Birds singing, wide open and impossibly green fields, the sun out past 10pm: this is how I remember summers from my childhood in the Baltics and after a gorgeous ten days in Puglia looking at properties, these few days spent in the almost-Dutch countryside just outside of Amsterdam are especially nostalgic in the best possible way. Of course, this childhood nostalgia is not only a memory of some inaccessible past, but of more recent summers, too- those spent a decade and a half ago which were my first as an independent ‘adult’ studying. and living in Berlin, as well as more recent years, when I’d go to the forests north of that city to pick blueberries. In fact, I’ll be in Berlin next week, planning both the Berliner Philharmoniker members‘ The Once and Future (2021) performance this coming autumn in Hong Kong as the headline act of the New Vision Arts Festival as well as something new with the stage director Katharina Schmitt.
Suddenly, the summer has gotten busier than planned in terms of creative work, as I’ll be putting together a brief piece with Giorgio Biancorosso and the Hong Kong Ballet, a kind of music video demonstrating some new perspectives on holographic technology in the digital space. And of course, preparations for the upcoming project with the Chinese cellist LiLa and the Hong Kong Dance Company for this coming December at CityU are progressing and I’ll be writing that ten-minute work later this month. It’s all a rather long way of saying, these calm, long days of summer will soon be subsumed into a working cycle which will, I hope, will still allow me to catch that late sunset.
There are lots of plans circling for future editions, presentations, and performances of Russia: Today (2020) in both the UK and now perhaps even the United States, and indeed, with the onslaught of new work, I am ever-mindful of the importance of nourishing the creations that already exist. It is all a little bit like summer itself- in full bloom, one wishes for it never to end, but even when it does come to a close, those memories live on a little bit better with occasional, if not frequent, reminders.

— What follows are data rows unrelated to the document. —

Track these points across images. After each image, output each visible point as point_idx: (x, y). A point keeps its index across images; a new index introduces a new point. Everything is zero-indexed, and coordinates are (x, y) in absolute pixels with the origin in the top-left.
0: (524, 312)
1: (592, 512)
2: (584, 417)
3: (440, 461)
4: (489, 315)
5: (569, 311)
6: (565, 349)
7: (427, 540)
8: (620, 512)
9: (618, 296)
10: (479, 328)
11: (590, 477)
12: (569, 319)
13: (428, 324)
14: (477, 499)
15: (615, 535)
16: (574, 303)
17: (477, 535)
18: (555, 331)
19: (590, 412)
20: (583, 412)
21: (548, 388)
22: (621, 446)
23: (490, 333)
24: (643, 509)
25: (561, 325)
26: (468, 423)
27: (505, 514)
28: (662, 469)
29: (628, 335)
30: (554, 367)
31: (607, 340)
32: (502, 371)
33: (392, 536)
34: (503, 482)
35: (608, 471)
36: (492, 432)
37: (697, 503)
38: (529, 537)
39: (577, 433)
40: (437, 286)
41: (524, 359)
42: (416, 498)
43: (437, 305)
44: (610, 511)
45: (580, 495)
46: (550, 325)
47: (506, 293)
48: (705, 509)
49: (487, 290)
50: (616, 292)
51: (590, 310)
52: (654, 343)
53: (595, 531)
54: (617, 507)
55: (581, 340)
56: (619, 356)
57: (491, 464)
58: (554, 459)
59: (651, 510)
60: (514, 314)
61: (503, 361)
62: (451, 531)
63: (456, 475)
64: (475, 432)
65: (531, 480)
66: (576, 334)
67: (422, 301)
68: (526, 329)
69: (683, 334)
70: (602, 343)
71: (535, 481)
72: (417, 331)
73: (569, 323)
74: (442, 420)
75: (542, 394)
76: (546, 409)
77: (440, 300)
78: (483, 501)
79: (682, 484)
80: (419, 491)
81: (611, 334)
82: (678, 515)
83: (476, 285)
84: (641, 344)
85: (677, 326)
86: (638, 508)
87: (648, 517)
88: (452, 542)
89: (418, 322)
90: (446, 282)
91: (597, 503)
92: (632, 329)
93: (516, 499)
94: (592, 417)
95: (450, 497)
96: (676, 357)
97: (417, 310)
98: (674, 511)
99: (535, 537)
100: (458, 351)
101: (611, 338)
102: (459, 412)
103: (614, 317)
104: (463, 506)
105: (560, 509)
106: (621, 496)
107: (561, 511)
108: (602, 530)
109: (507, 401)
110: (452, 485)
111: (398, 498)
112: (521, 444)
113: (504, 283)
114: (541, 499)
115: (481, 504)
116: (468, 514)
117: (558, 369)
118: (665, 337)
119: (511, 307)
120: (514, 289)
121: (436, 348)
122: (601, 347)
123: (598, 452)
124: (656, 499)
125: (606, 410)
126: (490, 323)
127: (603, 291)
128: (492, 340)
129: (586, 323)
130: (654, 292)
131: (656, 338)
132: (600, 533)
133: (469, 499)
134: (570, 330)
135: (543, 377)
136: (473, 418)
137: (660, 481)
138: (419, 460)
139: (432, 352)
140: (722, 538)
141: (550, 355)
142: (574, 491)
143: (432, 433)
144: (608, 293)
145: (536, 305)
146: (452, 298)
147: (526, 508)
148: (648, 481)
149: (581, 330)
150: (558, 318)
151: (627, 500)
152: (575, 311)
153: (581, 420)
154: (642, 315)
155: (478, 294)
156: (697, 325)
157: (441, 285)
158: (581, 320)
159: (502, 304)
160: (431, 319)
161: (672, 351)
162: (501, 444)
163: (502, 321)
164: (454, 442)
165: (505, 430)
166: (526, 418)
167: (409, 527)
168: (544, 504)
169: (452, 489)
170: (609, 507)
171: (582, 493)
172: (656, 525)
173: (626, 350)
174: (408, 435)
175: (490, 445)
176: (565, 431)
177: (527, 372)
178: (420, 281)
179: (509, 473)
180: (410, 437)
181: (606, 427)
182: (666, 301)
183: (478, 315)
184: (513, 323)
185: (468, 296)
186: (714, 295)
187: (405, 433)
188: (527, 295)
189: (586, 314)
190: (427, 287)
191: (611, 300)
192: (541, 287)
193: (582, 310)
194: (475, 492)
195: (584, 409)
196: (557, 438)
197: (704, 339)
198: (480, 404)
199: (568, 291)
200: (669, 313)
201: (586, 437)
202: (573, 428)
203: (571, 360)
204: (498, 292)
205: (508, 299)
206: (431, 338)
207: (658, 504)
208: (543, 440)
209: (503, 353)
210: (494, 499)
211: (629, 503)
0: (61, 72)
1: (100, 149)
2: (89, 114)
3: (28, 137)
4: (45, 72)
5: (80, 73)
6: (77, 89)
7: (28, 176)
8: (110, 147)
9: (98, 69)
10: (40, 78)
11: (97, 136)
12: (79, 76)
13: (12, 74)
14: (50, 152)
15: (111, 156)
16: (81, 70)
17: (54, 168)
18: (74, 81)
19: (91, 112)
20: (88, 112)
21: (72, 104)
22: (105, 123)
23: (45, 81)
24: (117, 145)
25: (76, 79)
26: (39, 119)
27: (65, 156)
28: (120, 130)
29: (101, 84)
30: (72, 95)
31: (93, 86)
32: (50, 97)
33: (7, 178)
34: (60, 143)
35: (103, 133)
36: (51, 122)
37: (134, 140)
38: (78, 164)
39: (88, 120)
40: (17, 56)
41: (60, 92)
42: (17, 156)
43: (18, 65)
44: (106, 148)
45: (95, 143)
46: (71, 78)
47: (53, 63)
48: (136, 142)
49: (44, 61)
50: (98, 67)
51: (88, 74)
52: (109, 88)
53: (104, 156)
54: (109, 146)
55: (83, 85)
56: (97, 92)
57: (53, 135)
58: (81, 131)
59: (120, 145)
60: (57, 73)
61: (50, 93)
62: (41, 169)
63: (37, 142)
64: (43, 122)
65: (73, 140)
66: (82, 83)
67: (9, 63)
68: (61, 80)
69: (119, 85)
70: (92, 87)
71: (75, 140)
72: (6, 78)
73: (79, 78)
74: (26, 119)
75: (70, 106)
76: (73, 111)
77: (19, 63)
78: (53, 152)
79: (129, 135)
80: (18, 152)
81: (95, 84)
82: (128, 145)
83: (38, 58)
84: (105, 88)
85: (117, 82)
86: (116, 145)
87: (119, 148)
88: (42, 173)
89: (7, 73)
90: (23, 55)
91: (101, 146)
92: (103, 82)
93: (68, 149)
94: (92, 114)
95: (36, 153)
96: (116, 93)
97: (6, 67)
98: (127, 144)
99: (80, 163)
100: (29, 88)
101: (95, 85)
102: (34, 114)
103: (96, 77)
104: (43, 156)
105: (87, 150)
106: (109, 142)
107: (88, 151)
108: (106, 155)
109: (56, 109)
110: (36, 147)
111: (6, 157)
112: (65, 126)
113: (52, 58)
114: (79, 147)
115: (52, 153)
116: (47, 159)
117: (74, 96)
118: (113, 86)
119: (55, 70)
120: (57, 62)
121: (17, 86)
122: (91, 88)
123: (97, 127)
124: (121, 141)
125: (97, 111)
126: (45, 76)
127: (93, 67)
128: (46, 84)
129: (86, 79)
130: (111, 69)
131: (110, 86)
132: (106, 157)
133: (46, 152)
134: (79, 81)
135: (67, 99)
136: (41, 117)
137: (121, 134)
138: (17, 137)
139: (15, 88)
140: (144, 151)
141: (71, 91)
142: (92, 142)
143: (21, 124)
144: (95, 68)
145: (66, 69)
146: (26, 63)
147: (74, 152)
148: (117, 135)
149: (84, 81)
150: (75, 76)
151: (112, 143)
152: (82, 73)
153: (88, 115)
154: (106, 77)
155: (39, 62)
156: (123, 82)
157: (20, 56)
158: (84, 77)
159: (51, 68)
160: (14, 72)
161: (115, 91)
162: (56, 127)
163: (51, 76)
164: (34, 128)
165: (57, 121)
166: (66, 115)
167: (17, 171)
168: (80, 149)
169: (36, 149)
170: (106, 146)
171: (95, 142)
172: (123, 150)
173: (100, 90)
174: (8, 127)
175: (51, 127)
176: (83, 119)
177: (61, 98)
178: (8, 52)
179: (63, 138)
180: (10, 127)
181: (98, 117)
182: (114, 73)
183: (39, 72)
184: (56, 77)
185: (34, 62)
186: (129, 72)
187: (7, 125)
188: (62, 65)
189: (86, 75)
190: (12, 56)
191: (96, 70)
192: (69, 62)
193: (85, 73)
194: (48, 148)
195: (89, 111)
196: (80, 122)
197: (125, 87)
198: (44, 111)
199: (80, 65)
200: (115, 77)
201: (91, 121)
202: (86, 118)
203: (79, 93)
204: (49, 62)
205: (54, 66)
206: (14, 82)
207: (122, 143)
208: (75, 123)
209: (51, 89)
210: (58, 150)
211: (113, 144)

It’s been a wild few weeks – at one point, in a matter of just a few days, I had set foot on three different continents – and arriving home late yesterday evening after five flights in a row feels a bit like stepping off a rocking boat onto terra firma. Finally. But despite long-postponed family vacations, intense adventures into the Andean altiplano, and striving to keep up to date on creative projects both ongoing and future, I also can hardly believe it’s already the middle of June and half the year has somehow expired! New Vision Arts Festival will debut their 2023 program in the coming weeks, the lead act of which will be the HK premiere of The Once and Future (2021) with Anandi Bhattacharya and the Berliner Philharmoniker musicians in October.
But before the curtain comes down, I’ve got two interesting projects to commence with a third on the way- a collaboration with the Hong Kong Dance Company, curator Hing Chao, and the Chinese star cellist LiLa, and a new piece for the exceptional French Quatuor Arod, whom I had the pleasure to host in Hong Kong earlier this year as part of their residency at the HKBU Academy of Music. The latter project is a particularly exciting assignment considering I had really left behind writing chamber music for its own sake many years ago, so to return to the genre with one of the very best ensembles in the business is absolutely a pleasure. The former multimedia dance project will premiere already in December of this year at the City University of Hong Kong School of Creative Media
Next week, I’m off to the Salento and will juggle composition, admin work on existing and future projects (still more!), and finally finding a dream plot of land on which to build a home. But now, just now, it is so brilliantly good to be home and rarely have I felt less keen to hop on a plane again.